Les transports de passagers : bus urbains et autocars
L’ensemble des transports de passagers ne représente que 2 % des émissions attribuées au transports. On peut distinguer les bus urbains (28 000) et les autobus (66 000) qui se décomposent en bus scolaires et bus de lignes régulières (intercités..).
Les bus urbains sont en première ligne pour l’électrification
On peur résumer notre précédente étude[6] :
-Ils sont encore essentiellement diesels
-A cause de leurs très nombreux arrêts, ils consomment de 50 à 60l pour 100km[7], soit des émissions de 140Kg de CO2 /100km
-Les bus électriques rechargent leurs batteries en ralentissant, contrairement aux bus diesels.
-L’industrie propose maintenant des bus électriques à des prix raisonnables autour de 450 000€
-le prix du « carburant électrique » par kilomètre parcouru est inférieur à celui du diesel, ce qui compense le surcoût d’achat
-La recharge électrique est assurée régulièrement la nuit au dépôt.
-Enfin, ces bus sont mis en place par des collectivités qui sont soumises à des règles. Pour les agglomérations de plus de 250 000 habitants, la loi de transition énergétique impose qu'à compter de 2020 la moitié des renouvellements de parc des services conventionnés, et la totalité à partir de 2025, se fasse au moyen de véhicules à très faible émission, c’est à dire électriques.
Notre étude montrait que les bus électriques étaient déjà un bon calcul économique.
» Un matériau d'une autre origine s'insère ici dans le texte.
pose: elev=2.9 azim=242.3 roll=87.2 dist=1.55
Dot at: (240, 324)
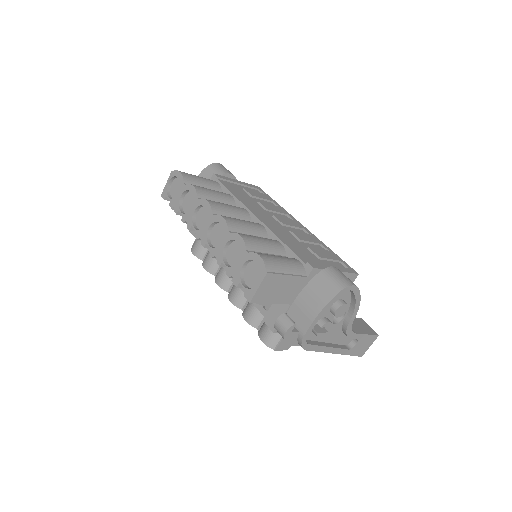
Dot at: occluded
Malheureusement, si les bus électriques progressent significativement, la France apparaît un peu en retard vis à vis de l’Europe[8]. En particulier en 2024 seulement 33 % des quelque 2000 bus achetés étaient électriques, contre 39 % au gaz, le reste hybride ou diesel. Cela est à mettre en rapport avec la très forte résistance du lobby gazier qui s’appuie sur la production marginale (~4% de notre consommation) de gaz renouvelable pour avancer les solutions utilisant le gaz naturel, fortement émetteur de CO2.
Les autocars répondent à des missions diverses, et ils sont en général de statut privé.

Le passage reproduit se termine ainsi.